(Records contained in a dataset)
_ _ _ _ _
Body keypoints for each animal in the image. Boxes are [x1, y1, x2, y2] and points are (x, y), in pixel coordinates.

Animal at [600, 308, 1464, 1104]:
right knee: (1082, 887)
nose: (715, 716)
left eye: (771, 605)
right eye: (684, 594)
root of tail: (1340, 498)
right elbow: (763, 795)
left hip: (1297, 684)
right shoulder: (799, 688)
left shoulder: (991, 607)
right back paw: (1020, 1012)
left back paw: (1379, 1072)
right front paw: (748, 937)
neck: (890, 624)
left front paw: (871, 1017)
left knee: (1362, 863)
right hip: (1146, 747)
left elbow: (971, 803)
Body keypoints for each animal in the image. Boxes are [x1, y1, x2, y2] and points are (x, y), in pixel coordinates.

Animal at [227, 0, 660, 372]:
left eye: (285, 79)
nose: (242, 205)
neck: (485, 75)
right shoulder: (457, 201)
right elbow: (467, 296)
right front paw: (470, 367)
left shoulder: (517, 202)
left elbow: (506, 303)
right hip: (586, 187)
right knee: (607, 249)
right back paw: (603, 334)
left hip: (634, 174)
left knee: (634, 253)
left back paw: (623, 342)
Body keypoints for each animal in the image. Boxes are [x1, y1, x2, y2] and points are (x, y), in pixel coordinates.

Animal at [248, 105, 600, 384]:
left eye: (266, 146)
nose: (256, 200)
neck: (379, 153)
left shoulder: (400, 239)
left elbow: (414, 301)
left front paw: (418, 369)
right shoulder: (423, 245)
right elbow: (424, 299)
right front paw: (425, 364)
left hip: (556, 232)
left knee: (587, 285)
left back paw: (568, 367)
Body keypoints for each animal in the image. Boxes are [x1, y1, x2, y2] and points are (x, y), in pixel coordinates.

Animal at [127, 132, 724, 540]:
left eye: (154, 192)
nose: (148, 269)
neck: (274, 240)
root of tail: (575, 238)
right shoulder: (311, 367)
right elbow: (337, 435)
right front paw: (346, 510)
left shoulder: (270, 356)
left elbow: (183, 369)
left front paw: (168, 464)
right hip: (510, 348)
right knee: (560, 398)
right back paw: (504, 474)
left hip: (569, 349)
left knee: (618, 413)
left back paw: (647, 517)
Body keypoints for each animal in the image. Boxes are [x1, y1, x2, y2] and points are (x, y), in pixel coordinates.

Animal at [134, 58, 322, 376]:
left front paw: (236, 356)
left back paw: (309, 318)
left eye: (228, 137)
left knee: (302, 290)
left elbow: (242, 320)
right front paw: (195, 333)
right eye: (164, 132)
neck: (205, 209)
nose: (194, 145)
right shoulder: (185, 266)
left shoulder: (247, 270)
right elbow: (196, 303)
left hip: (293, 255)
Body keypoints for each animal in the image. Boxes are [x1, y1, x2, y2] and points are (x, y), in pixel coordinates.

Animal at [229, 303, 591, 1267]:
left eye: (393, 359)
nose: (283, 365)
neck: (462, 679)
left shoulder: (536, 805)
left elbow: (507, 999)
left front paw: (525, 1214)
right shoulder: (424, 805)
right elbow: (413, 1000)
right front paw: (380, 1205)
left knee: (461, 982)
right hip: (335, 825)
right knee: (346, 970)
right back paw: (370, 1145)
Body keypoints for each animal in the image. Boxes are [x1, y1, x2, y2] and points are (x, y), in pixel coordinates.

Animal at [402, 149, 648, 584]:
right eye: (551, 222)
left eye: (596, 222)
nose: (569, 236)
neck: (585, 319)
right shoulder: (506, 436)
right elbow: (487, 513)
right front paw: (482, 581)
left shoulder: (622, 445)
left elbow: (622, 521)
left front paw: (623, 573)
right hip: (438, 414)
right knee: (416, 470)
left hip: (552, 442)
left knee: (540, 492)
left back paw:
_ _ _ _ _
What is needed = Please return exactly the lines that run from the line with "left front paw: (623, 573)" through the end of the records above, both included, and nothing more.

Output below =
left front paw: (623, 573)
right hip: (438, 414)
right knee: (416, 470)
left hip: (552, 442)
left knee: (540, 492)
left back paw:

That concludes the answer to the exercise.